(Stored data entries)
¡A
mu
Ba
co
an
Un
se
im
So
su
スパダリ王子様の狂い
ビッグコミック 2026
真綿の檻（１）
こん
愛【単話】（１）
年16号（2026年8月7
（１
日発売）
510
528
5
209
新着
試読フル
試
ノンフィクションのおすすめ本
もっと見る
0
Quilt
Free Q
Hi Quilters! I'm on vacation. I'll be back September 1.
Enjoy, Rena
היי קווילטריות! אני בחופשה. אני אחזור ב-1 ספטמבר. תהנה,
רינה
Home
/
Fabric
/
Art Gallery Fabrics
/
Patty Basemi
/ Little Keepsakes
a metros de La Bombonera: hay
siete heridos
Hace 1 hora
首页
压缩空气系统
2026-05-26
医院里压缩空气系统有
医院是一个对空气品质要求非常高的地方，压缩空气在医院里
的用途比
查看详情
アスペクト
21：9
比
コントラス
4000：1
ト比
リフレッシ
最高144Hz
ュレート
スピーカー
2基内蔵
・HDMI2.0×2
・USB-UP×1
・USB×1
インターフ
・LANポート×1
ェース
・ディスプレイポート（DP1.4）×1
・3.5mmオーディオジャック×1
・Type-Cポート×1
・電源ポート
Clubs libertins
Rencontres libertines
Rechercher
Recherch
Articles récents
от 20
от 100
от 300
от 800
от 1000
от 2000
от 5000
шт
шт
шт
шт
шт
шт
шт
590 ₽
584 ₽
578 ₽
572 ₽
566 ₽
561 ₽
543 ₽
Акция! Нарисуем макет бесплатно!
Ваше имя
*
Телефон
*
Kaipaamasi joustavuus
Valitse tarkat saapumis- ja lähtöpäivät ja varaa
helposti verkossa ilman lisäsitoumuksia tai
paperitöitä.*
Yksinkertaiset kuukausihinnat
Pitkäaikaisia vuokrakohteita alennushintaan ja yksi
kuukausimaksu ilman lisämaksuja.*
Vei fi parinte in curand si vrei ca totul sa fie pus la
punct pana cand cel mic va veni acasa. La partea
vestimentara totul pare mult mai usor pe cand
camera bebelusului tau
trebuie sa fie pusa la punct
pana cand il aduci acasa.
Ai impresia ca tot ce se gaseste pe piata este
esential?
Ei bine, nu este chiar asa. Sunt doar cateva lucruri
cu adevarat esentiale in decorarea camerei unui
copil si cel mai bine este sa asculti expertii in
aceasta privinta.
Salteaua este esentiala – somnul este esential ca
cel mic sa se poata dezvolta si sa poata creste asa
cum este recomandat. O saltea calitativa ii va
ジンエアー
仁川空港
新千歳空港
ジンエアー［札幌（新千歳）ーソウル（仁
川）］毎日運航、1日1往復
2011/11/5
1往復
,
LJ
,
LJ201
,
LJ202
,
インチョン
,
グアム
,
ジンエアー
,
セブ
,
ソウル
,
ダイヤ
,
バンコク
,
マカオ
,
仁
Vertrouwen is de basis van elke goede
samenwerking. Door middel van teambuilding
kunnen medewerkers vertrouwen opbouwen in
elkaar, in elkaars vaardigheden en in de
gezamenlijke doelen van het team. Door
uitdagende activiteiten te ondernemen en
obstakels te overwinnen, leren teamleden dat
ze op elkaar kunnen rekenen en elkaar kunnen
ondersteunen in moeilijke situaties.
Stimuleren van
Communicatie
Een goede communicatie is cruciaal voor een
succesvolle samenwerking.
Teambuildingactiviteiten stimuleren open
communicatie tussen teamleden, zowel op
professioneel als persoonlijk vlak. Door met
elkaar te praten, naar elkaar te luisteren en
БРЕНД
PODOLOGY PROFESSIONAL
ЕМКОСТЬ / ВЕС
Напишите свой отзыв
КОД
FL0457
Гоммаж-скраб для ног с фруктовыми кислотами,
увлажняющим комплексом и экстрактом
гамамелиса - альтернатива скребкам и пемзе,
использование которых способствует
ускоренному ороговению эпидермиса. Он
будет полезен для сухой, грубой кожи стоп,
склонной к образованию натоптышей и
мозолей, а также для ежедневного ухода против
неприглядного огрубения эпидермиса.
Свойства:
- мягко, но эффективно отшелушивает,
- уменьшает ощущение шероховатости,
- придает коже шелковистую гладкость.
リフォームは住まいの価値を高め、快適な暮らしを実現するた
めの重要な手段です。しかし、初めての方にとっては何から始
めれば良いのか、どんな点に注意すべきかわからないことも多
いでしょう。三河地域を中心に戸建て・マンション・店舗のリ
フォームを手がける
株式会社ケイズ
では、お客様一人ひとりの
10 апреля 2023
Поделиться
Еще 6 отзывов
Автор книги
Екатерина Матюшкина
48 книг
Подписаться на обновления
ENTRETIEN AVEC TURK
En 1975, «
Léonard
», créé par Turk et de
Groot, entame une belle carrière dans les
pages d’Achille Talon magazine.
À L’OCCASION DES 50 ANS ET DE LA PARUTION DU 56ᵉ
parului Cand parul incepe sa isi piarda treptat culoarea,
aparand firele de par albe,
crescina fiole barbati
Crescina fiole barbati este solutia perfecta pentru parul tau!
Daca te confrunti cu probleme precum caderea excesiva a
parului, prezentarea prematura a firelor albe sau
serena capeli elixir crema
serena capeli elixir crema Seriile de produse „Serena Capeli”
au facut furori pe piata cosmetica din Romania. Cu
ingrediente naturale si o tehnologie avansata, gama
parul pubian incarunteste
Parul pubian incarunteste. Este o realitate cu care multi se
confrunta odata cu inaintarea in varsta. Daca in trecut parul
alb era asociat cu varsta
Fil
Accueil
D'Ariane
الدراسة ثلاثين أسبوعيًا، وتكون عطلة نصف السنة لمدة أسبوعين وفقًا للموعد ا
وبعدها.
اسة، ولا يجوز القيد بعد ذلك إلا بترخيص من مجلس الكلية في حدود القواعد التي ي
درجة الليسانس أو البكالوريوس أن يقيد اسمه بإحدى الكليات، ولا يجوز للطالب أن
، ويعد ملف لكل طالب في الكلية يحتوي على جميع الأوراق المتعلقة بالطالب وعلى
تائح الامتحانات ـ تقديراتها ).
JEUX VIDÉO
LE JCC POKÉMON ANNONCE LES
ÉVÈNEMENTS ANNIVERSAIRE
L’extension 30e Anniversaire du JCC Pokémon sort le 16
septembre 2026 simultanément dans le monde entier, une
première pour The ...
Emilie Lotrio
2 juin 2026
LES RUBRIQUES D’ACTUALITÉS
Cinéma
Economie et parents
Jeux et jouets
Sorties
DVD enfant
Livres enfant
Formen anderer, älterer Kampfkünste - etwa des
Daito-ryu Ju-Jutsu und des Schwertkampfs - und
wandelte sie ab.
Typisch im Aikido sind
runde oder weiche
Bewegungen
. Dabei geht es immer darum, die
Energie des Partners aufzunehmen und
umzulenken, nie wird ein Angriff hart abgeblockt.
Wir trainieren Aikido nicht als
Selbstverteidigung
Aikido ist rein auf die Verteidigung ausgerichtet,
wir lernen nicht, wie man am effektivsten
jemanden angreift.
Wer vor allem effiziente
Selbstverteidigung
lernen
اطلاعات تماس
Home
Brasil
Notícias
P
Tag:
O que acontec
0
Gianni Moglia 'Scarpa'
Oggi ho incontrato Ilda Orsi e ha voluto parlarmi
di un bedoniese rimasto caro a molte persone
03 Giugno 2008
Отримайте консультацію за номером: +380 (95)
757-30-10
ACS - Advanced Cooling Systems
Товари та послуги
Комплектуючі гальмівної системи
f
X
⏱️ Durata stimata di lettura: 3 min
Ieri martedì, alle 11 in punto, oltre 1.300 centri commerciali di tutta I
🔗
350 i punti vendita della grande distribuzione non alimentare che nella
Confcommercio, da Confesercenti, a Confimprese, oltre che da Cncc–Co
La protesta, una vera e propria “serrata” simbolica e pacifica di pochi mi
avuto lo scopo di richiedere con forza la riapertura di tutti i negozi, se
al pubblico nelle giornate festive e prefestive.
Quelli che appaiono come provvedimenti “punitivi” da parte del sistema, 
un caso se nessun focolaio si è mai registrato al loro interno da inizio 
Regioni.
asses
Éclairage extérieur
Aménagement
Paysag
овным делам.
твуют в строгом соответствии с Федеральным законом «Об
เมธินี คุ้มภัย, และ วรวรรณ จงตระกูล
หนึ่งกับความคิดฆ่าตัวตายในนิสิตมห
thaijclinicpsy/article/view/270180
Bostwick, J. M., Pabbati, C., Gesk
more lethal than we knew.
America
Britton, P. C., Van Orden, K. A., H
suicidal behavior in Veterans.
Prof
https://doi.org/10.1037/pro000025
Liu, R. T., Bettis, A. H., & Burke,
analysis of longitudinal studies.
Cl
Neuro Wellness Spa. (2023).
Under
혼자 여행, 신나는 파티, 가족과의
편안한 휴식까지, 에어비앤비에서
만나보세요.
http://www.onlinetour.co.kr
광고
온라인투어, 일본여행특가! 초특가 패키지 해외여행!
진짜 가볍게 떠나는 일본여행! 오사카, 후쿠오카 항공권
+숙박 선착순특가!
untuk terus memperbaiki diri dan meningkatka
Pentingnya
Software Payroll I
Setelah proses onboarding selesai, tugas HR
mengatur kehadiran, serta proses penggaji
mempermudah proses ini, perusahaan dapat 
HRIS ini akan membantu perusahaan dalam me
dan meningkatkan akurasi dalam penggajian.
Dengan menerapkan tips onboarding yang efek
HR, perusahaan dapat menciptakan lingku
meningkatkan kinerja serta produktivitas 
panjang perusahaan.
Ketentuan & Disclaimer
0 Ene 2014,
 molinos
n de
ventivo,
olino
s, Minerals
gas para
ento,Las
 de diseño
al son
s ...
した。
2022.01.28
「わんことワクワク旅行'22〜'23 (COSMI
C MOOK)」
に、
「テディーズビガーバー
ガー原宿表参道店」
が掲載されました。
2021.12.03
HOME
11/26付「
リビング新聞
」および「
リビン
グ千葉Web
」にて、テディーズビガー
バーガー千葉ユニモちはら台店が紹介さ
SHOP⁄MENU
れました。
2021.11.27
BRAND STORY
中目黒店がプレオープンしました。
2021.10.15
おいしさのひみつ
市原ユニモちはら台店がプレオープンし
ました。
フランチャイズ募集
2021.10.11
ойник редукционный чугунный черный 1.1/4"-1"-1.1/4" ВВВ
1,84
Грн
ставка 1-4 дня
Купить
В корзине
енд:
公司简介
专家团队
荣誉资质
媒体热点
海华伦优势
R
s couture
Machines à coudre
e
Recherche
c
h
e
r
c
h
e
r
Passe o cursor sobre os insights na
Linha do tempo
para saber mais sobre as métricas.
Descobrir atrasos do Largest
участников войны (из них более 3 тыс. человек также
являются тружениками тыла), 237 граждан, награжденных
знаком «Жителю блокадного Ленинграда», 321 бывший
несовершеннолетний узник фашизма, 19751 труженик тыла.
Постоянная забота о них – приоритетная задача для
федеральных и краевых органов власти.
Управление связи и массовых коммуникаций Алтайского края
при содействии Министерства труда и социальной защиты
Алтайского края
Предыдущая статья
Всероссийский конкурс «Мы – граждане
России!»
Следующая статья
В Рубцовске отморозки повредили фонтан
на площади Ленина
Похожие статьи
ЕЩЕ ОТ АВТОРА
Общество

# What is expected:
Which lines of the listing above contain the string "الكلية"? Copy each of those lines in full, with case counting in the match.

# Answer for this exercise:
اسة، ولا يجوز القيد بعد ذلك إلا بترخيص من مجلس الكلية في حدود القواعد التي ي
، ويعد ملف لكل طالب في الكلية يحتوي على جميع الأوراق المتعلقة بالطالب وعلى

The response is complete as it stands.